Java loses its explicitness with each release. And it's still much worse as a language than Scala, Kotlin, Groovy, Ceylon (and probably always will be behind). I don't see much value in those improvements. If one wants a better Java, he can use it right now. What Java needs is JVM improvements, like value types or full support for bytecode hot reload. Java 1.4 was very minimalistic and beautiful language. I liked it that way.
Who's typing Java code all by hand these days, though? There various IDEs that save me all the typing.
It's also nice to be able to go the declaration of a variable to see exactly what type it is - that's mostly for code not written by myself, or old code that I do not remember. For local variable that's fine (I hope we won't infer types this way for method parameters), so I guess I like it there.
> Who's typing Java code all by hand these days, though?
> There various IDEs that save me all the typing.
Some truth in that, it should be safe enough to assume that the lightweight editor crowd has long self-selected out of java. I often do write-time type inference by declaring anything as an int and then, at the end of the line, pressing whatever magic key that makes the IDE rewrite it to the actual type so that it compiles.
One of the syntax options in the JEP is "final name = RHS;". When i first saw that i could not understand why anybody in their right mind would even consider a partial solution like that. But now that i wrote about write-time type inference, it starts getting more and more attractive:
A tiny nudge towards immutability, natural "write-time type inference" that is correct until the first nonfinal access is written (IDEs already offer a "make nonfinal?" fix in that case) and nonfinal identifiers will often be a broader type than the RHS assignment anyway.

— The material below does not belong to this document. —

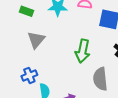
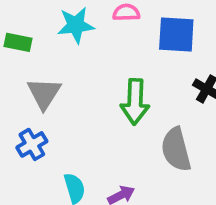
blue cross: (29, 75) -> (32, 144), moved

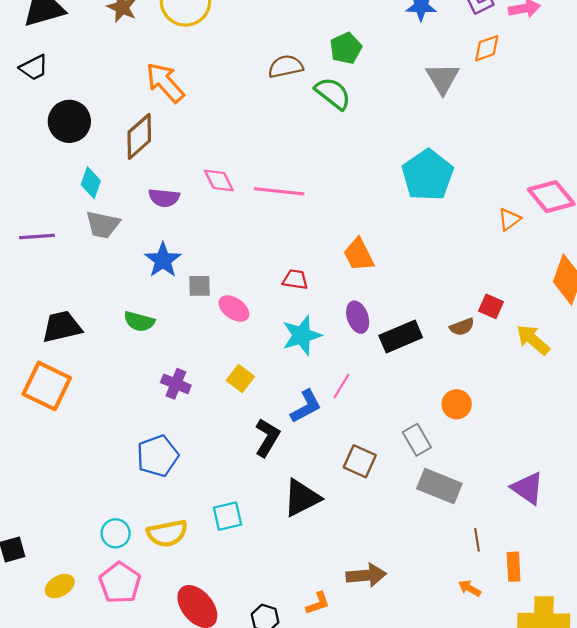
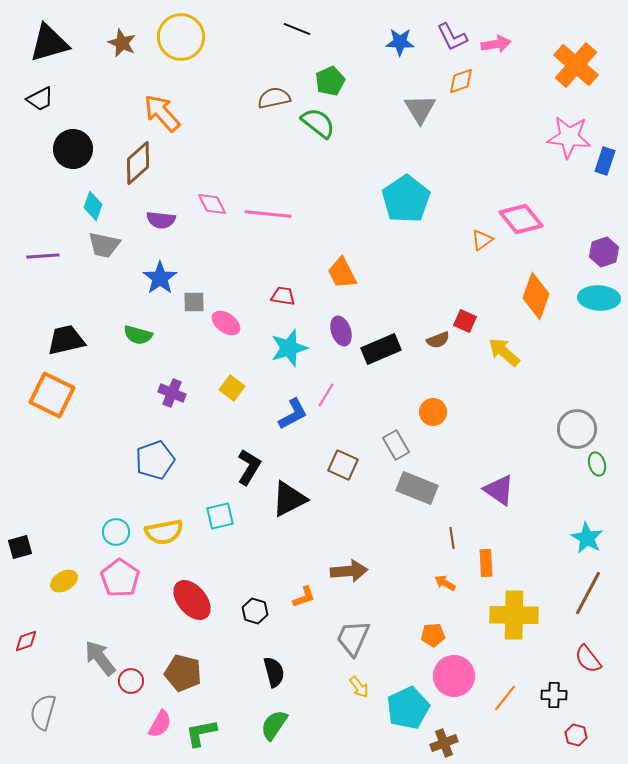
black L-shape: (267, 438) -> (249, 467), moved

>>I hope we won't infer types this way for method parameters
No, it doesn't. From TFA: "This treatment would be restricted to local variables with initializers, indexes in the enhanced for-loop, and locals declared in a traditional for-loop; it would not be available for method formals, constructor formals, method return types, fields, catch formals, or any other kind of variable declaration."
Which is pretty much how C# does it.
I gather that it's common for functional languages to infer pretty much everything for you most of the time, which I think would actually be nice. But presumably that's either difficult or impossible in Java.
Being conservative about what you add to the language is a feature, not a bug. Not all languages need to be on the cutting edge (even if I personally prefer the languages that are)
See Brian Goetz's talk on language stewardship (https://www.youtube.com/watch?v=2y5Pv4yN0b0). I'm sure nobody wants to add new and interesting features to Java more than the people who work on the language every damn day, but they've made a strong commitment to the community to not break existing code.
C# shows pretty compellingly that adding features does not have to break existing code. For example, you can use every keyword added after 1.0 as identifier, too.
But it can make things more complex too. e.g. I recently learned that the main reason that asynchronous C# methods have to be declared "async" is so that the compiler knows that in the method body, "await" is a keyword. Without this backward compatibility requirement, it could be inferred from the return type + the presence of 1 or more "await" keywords.
The website isn't the prettiest but Lombok is a fantastic addition to a Java codebase and massively reduces the amount of boiler plate often associated with Java. A list of Lombok features https://projectlombok.org/features/index.html
Java 8 + Lombok + Guava == happy developers (well at least in my case :) ).